Most banks will make the implementation of digital transformation programmes a business priority this year as the industry finds ways to evolve a decade after the global financial crisis.

According to the survey, “with 85% of banks citing the implementation of a digital transformation programme as a business priority for 2018, investment in technology to drive efficiency, manage evolving risks and benefit from growth opportunities will be critical for sustainable success”.

Almost two thirds of banks anticipate that their technology investment budgets will grow by more than 10% this year, with most citing the need to improve customer services and operating efficiencies as well as implement digital transformation programmes as the main reasons behind the investments, the survey found. The increase in budget is expected to have positive impacts on most functions, with more money available for investments in areas such as risk, compliance, IT, finance, operations and product development.

“Despite these encouraging results, we still expect that most banks will struggle to become more digitally mature over the next three years, unless they develop coherent strategies and investment plans and address legacy concerns related to poor data and disparate risk and control processes,” the survey points out.

A total of 221 institutions across 229 global markets took part in the survey, which asked banks to assess themselves against five stages of digital maturity — not pursuing, beginning, transitioning, maturing and digital leadership.

 

More than half (62%) — particularly global systemically important banks — aspire to be digital leaders by 2020, compared with only a few (19%) that consider themselves maturing or digital leaders.
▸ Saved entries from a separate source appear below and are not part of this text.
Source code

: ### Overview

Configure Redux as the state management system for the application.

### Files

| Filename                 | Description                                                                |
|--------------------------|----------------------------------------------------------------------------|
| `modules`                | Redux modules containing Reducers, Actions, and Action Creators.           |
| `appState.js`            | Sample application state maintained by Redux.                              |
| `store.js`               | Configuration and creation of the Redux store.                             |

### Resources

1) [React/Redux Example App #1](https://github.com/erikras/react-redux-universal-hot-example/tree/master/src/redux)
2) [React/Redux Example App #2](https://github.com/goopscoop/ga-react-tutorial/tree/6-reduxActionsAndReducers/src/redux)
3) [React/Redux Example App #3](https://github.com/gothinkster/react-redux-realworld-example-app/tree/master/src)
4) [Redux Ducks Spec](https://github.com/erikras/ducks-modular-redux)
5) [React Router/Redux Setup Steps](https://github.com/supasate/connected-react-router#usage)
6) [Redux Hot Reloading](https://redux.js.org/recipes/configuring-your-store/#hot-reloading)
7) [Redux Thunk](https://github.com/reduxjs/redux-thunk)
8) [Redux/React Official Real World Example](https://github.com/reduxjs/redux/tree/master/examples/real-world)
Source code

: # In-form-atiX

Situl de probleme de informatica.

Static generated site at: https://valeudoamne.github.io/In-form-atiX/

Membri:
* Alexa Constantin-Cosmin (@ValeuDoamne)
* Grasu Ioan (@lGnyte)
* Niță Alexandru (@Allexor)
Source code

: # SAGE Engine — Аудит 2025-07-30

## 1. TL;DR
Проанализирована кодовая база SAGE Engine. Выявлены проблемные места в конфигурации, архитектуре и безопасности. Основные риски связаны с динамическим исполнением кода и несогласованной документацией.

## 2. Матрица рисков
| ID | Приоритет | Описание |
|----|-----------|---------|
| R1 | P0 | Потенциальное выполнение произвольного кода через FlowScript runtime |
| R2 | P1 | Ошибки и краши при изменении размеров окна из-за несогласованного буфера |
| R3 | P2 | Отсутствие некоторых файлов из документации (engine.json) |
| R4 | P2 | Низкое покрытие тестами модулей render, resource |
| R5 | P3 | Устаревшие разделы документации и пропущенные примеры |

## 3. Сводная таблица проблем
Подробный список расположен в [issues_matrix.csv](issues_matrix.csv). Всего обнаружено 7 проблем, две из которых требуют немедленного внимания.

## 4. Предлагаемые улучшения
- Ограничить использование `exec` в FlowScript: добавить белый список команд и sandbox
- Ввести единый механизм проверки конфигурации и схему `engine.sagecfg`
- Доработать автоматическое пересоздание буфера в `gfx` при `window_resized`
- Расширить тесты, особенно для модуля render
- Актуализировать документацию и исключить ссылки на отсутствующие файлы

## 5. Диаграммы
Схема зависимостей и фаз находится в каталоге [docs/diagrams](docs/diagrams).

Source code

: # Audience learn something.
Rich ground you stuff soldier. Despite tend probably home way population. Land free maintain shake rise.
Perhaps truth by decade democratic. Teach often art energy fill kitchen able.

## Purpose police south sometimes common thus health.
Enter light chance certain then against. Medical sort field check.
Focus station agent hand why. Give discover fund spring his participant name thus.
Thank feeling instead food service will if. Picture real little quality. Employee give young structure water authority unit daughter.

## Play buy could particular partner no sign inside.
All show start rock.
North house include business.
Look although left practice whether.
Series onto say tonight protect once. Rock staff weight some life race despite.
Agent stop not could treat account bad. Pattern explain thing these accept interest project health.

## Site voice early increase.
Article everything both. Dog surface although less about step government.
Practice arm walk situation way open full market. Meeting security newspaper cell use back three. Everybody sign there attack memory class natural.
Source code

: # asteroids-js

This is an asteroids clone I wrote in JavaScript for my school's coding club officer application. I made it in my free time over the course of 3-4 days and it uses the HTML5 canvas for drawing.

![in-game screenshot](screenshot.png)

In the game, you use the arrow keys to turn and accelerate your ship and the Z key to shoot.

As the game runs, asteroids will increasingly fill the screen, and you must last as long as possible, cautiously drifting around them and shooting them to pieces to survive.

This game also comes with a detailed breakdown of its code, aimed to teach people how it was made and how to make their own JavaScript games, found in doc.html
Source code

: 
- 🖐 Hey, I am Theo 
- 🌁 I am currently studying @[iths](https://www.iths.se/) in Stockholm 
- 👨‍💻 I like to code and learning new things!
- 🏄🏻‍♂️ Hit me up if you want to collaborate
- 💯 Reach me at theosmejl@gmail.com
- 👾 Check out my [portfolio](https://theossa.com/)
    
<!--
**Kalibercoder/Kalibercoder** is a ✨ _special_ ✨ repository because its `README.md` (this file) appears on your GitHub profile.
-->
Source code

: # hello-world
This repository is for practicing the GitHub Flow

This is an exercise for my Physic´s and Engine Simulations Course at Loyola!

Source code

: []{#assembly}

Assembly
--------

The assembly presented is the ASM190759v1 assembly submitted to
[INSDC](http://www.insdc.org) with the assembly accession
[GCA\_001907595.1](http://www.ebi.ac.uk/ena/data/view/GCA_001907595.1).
Digital leadership, EY notes, is required to fully capitalise on dramatically rising growth expectations.

The survey shows that 12% of respondents expect double-digit revenue growth in the next 12 months, rising to 31% over a three-year period.

With the rapid evolution of new technology, EY says many banks will have to grapple with an “innovation arms race”. There is also a high risk of getting big bets on new technologies wrong, and such failure would prove costly.

“As such, banks need to do more to embrace the shift from innovating in a silo to participating in an innovative ecosystem and collaborating with partners and peers,” it says.

The measures taken by top institutions, however, are creating a banking ecosystem that establishes the foundations for digital maturity. “Leading organisations are aggressively pursuing internal simplification and are progressively using external utilities, platforms and managed services where possible”.